Quantifying care delivery team influences on the hospitalization outcomes of patients with multimorbidity: Implications for clinical informatics

J Multimorb Comorb. 2023 May 13:13:26335565231176168. doi: 10.1177/26335565231176168. eCollection 2023 Jan-Dec.


The primary objective was to quantify the influences of care delivery teams on the outcomes of patients with multimorbidity. Electronic medical record data on 68,883 patient care encounters (i.e., 54,664 patients) were extracted from the Arkansas Clinical Data Repository. Social network analysis assessed the minimum care team size associated with improved care outcomes (i.e., hospitalizations, days between hospitalizations, and cost) of patients with multimorbidity. Binomial logistic regression further assessed the influence of the presence of seven specific clinical roles. When compared to patients without multimorbidity, patients with multimorbidity had a higher mean age (i.e., 47.49 v. 40.61), a higher mean dollar amount of cost per encounter (i.e., $3,068 v. $2,449), a higher number of hospitalizations (i.e., 25 v. 4), and a higher number of clinicians engaged in their care (i.e., 139,391 v. 7,514).
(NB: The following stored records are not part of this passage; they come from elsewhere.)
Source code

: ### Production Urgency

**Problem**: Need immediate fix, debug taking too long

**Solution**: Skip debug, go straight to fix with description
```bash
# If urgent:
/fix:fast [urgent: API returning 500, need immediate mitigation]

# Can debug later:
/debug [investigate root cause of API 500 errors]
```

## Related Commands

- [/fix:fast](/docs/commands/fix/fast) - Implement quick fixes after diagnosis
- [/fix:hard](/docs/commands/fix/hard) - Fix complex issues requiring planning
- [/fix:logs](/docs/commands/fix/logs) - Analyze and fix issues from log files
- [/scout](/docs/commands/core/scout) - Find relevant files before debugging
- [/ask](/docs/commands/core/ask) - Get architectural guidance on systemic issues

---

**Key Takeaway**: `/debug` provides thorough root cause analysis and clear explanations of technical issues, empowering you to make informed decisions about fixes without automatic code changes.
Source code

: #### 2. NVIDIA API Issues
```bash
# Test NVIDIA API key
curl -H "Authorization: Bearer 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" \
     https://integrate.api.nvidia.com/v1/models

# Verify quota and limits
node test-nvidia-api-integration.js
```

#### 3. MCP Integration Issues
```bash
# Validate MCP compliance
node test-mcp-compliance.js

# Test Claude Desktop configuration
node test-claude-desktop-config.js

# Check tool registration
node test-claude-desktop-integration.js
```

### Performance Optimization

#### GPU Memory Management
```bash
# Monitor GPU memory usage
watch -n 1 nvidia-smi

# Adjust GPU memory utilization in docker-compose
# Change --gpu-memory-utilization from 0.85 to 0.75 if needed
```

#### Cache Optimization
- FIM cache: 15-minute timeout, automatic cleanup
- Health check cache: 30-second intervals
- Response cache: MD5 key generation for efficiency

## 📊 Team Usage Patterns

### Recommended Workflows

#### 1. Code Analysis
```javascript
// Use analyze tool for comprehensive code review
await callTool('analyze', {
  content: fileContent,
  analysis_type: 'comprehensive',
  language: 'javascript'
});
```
Greater network density in care teams (i.e., any combination of two or more Physicians, Residents, Nurse Practitioners, Registered Nurses, or Care Managers) was associated with a 46-98% decreased odds of having a high number of hospitalizations. Greater network density (i.e., any combination of two or more Residents or Registered Nurses) was associated with 11-13% increased odds of having a high cost encounter. Greater network density was not significantly associated with having a high number of days between hospitalizations. Analyzing the social networks of care teams may fuel computational tools that better monitor and visualize real-time hospitalization risk and care cost that are germane to care delivery.

Keywords: Multimorbidity; care teams; clinical informatics; electronic medical records; social networks.